Depends, for the occasional deep into CLI world to run a script, is quite ok.

Granted, the defaults regarding mouse copy-paste and window size were only improved on Windows 10.

> Not to mention that since developers are only using Linux and Mac, you will have libraries which does not work on windows (because nobody even tried).

Not all developers are pure UNIX devs doing POSIXy stuff.

  • I agree - cmd.exe is quite usable, especially considering it's (almost) always available no matter what machine you use.

    Why they're trying to replace it with Powershell rather than improving cmd.exe is silly, however.

    • I happen to like Powershell's idea, as it is the closest to the REPL experience on Xerox PARC inspired systems, we get to have on mainstream environments, by using objects and having access to the full set OS APIs on the scripting prompt.

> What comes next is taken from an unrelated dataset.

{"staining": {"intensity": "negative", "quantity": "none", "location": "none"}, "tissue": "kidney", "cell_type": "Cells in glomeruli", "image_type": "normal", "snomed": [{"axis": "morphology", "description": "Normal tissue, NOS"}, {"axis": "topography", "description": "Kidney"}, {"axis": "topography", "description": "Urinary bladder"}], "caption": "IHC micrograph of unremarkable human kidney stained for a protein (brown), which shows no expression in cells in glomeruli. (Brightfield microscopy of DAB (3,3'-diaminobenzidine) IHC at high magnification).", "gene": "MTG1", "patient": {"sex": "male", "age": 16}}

      However I do think it could have been made less verbose and dislike the ps1 extension, as the 1 (one) does not make sense.

      5 replies →

> You needed to install Cygwin

Just install Ubuntu Shell.

Also, it's not like you don't need to install iTerm, zsh, docker, python libraries etc on mac. It's not like it comes with them by default. Your argument is kind of moot.

  • You do not need to install iTerm and zsh; Terminal.app and bash will do the job just fine, alternate terminal and shell are just preferences.

    cmd.exe and conhost.exe won't do the job.

  • That's an interesting point.

    Mabye Homebrew, and its predecessors, were the real killer apps for mac?

  • A good terminal and python are both standard with OSX. Though I agree having homebrew does make life easier. Don't think Windows has an equivalent...

  • In addition to all the typical Bash tools, you also have C/C++/Objective-C, Apache, PHP, Ruby, Perl, Python, SQLite, and Apache.

    Maybe I just don't remember installing it, but I think macs have zsh out-of-the-box too.

    • For PHP, MySQL and Apache on Windows I just unzip three different zip files and and then add some standard configuration. Done.